La fine della disoccupazione nelle economie più forti e avanzate porta anche a un cambiamento del paradigma economico al quale eravamo abituati finora. Con i posti di lavoro, come abbiamo visto negli Usa, crescono rapidamente le buste paga. Anche se resta aperta una questione salariale, essa si concentra soprattutto nei servizi più semplici dove l’offerta di lavoro è maggiore. Ma il fenomeno più eclatante è che piena occupazione e spinta retributiva non creano inflazione. Ciò mette ancor più in discussione il modello rappresentato dalla curva di Phillips che dagli anni ’60 in poi ha ispirato le politiche economiche dei paesi industrializzati. Vediamo così davanti ai nostri occhi “quel che in economia non doveva accadere”, come ha scritto Neill Irwin sul New York Times, cioè il “grande boom dei posti di lavoro” segnalato un mese e mezzo fa dall’Economist sulla sua copertina.

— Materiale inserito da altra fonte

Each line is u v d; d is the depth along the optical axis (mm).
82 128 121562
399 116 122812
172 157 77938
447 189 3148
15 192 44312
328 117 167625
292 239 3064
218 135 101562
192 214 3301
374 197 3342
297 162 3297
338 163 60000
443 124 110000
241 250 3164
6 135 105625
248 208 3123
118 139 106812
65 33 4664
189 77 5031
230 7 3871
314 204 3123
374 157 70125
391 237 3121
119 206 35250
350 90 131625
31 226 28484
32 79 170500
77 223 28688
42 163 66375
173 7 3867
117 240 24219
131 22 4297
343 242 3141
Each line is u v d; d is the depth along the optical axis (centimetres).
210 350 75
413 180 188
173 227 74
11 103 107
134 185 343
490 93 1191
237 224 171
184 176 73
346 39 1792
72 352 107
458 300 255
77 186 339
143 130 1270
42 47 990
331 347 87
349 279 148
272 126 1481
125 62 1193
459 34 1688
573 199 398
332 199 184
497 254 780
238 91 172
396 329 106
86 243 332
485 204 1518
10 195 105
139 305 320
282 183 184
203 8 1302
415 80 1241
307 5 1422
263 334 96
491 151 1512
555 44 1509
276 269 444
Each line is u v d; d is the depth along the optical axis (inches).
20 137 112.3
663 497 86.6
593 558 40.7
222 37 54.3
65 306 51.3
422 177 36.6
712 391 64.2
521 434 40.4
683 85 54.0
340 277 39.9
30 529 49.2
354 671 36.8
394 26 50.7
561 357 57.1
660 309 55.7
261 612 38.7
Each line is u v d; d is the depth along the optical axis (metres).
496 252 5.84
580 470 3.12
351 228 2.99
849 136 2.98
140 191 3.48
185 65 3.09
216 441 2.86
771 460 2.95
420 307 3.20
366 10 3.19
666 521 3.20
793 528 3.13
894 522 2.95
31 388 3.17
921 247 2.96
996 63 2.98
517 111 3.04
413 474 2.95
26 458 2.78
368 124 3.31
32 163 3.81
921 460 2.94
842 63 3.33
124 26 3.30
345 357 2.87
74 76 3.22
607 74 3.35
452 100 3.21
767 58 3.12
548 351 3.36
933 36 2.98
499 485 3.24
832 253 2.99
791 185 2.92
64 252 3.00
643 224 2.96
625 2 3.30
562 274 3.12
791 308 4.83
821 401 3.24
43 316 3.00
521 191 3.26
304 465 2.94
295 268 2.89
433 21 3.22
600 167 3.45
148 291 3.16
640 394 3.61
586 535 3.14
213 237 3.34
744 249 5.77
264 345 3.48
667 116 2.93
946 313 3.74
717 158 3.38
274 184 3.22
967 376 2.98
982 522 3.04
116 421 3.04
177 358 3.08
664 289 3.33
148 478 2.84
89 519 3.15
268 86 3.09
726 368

A metà del 2016 la Federal Reserve riteneva che il tasso di disoccupazione di lungo termine fosse il 4,8 per cento con una inflazione del 2 per cento, ma così non è, il che suggerisce che usare dati e categorie del secolo scorso allo scopo di mettere a fuoco le politiche per questo secolo non è esattamente una buona idea. Siamo tutti schiavi di qualche economista del passato, è uno degli aforismi più noti di John Maynard Keynes, ma vale anche per lui e per i suoi seguaci.